# Entries shown
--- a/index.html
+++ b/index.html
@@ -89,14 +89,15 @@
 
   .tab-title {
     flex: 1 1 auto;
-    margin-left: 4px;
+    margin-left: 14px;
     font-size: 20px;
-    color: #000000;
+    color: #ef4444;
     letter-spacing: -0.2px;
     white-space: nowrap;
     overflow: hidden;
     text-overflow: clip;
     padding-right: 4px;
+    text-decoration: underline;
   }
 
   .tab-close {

...

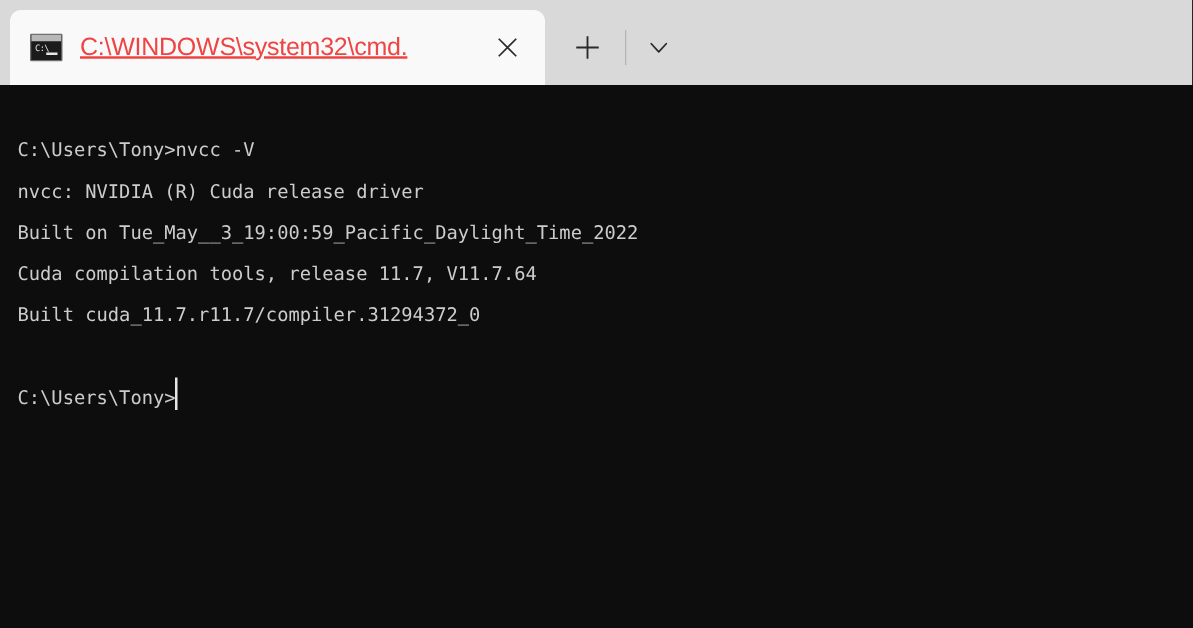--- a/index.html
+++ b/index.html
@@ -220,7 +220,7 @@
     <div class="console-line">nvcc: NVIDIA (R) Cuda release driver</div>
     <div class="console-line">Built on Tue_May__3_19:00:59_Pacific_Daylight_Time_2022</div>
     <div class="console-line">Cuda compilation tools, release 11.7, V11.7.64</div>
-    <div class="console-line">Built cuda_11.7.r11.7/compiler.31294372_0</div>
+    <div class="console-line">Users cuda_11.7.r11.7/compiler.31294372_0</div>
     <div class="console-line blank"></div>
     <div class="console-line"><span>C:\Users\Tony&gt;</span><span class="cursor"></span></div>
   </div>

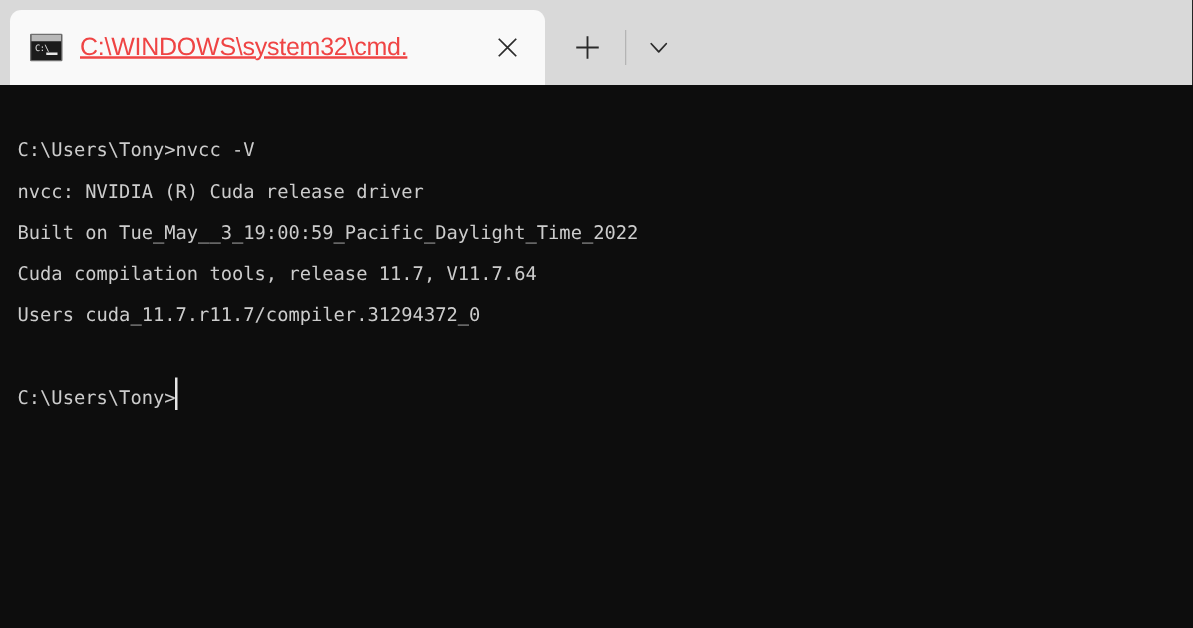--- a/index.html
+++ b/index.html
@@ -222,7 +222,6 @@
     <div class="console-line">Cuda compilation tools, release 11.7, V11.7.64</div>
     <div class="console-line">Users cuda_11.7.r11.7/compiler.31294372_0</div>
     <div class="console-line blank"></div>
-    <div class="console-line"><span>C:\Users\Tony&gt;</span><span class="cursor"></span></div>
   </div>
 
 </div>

# Task goal
In the listing above, how many lines hold the string "Tony"? Only the number is to be reported.

# Exercise result
2